Mr. Cooper made clear he does not think Congress was solely responsible for America’s cyber chaos and placed some blame on companies and entities working with the government.

“Companies sell us software that turns out to be easily hackable, we get hacked, and then they sell us more software that’s also easily hackable,” Mr. Cooper said. “And people know out there that the federal government is one of the biggest, dumbest customers in the world. We also have the slowest reaction time so that makes the breaking and entry even more violative, even more dangerous for us.” 

Democrats and Republicans are working together to review FISMA, but not every Republican sounded confident that they could trust their Democratic colleagues to put policy over politics.
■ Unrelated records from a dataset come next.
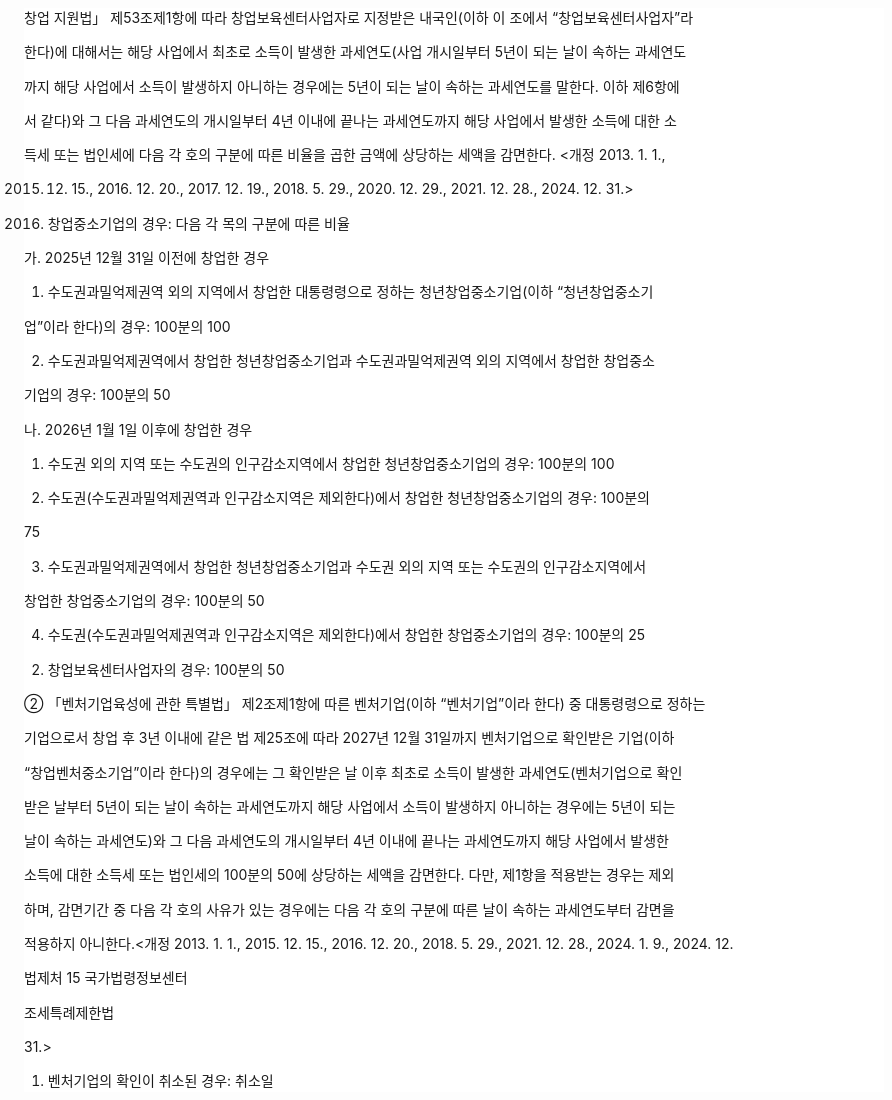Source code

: 창업 지원법」 제53조제1항에 따라 창업보육센터사업자로 지정받은 내국인(이하 이 조에서 “창업보육센터사업자”라

한다)에 대해서는 해당 사업에서 최초로 소득이 발생한 과세연도(사업 개시일부터 5년이 되는 날이 속하는 과세연도

까지 해당 사업에서 소득이 발생하지 아니하는 경우에는 5년이 되는 날이 속하는 과세연도를 말한다. 이하 제6항에

서 같다)와 그 다음 과세연도의 개시일부터 4년 이내에 끝나는 과세연도까지 해당 사업에서 발생한 소득에 대한 소

득세 또는 법인세에 다음 각 호의 구분에 따른 비율을 곱한 금액에 상당하는 세액을 감면한다. <개정 2013. 1. 1.,

2015. 12. 15., 2016. 12. 20., 2017. 12. 19., 2018. 5. 29., 2020. 12. 29., 2021. 12. 28., 2024. 12. 31.>

1. 창업중소기업의 경우: 다음 각 목의 구분에 따른 비율

가. 2025년 12월 31일 이전에 창업한 경우

1) 수도권과밀억제권역 외의 지역에서 창업한 대통령령으로 정하는 청년창업중소기업(이하 “청년창업중소기

업”이라 한다)의 경우: 100분의 100

2) 수도권과밀억제권역에서 창업한 청년창업중소기업과 수도권과밀억제권역 외의 지역에서 창업한 창업중소

기업의 경우: 100분의 50

나. 2026년 1월 1일 이후에 창업한 경우

1) 수도권 외의 지역 또는 수도권의 인구감소지역에서 창업한 청년창업중소기업의 경우: 100분의 100

2) 수도권(수도권과밀억제권역과 인구감소지역은 제외한다)에서 창업한 청년창업중소기업의 경우: 100분의

75

3) 수도권과밀억제권역에서 창업한 청년창업중소기업과 수도권 외의 지역 또는 수도권의 인구감소지역에서

창업한 창업중소기업의 경우: 100분의 50

4) 수도권(수도권과밀억제권역과 인구감소지역은 제외한다)에서 창업한 창업중소기업의 경우: 100분의 25

2. 창업보육센터사업자의 경우: 100분의 50

② 「벤처기업육성에 관한 특별법」 제2조제1항에 따른 벤처기업(이하 “벤처기업”이라 한다) 중 대통령령으로 정하는

기업으로서 창업 후 3년 이내에 같은 법 제25조에 따라 2027년 12월 31일까지 벤처기업으로 확인받은 기업(이하

“창업벤처중소기업”이라 한다)의 경우에는 그 확인받은 날 이후 최초로 소득이 발생한 과세연도(벤처기업으로 확인

받은 날부터 5년이 되는 날이 속하는 과세연도까지 해당 사업에서 소득이 발생하지 아니하는 경우에는 5년이 되는

날이 속하는 과세연도)와 그 다음 과세연도의 개시일부터 4년 이내에 끝나는 과세연도까지 해당 사업에서 발생한

소득에 대한 소득세 또는 법인세의 100분의 50에 상당하는 세액을 감면한다. 다만, 제1항을 적용받는 경우는 제외

하며, 감면기간 중 다음 각 호의 사유가 있는 경우에는 다음 각 호의 구분에 따른 날이 속하는 과세연도부터 감면을

적용하지 아니한다.<개정 2013. 1. 1., 2015. 12. 15., 2016. 12. 20., 2018. 5. 29., 2021. 12. 28., 2024. 1. 9., 2024. 12.

법제처                              15                            국가법령정보센터

조세특례제한법

31.>

1. 벤처기업의 확인이 취소된 경우: 취소일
Rep. Jody Hice of Georgia questioned why the witnesses participating in Tuesday’s hearing were not from the Biden administration. 

“I must admit that I’m confused and I’m sure some of my other colleagues also share in some of my confusion as to specifically why the majority has failed to invite administration witnesses to testify concerning their experience operating on the cyber front lines,” Mr. Hice said. “No doubt we have an esteemed group of witnesses who are with us here today and they have a lot of federal years of experience but nonetheless the agency operators currently battling threats from our adversaries are inexplicably absent.”

Rep. Carolyn B. Maloney, New York Democrat and the oversight committee chair, countered that lawmakers heard from administration officials last fall and had consulted with more officials in developing potential changes for FISMA. 

To placate Mr. Hice’s concerns, Ms. Maloney suggested lawmakers could simply hold more hearings. 

“We have already heard from government, we can have them in and hear again, or we can have just a panel [or] committee discussion, but we’ve already consulted them,” Ms. Maloney said.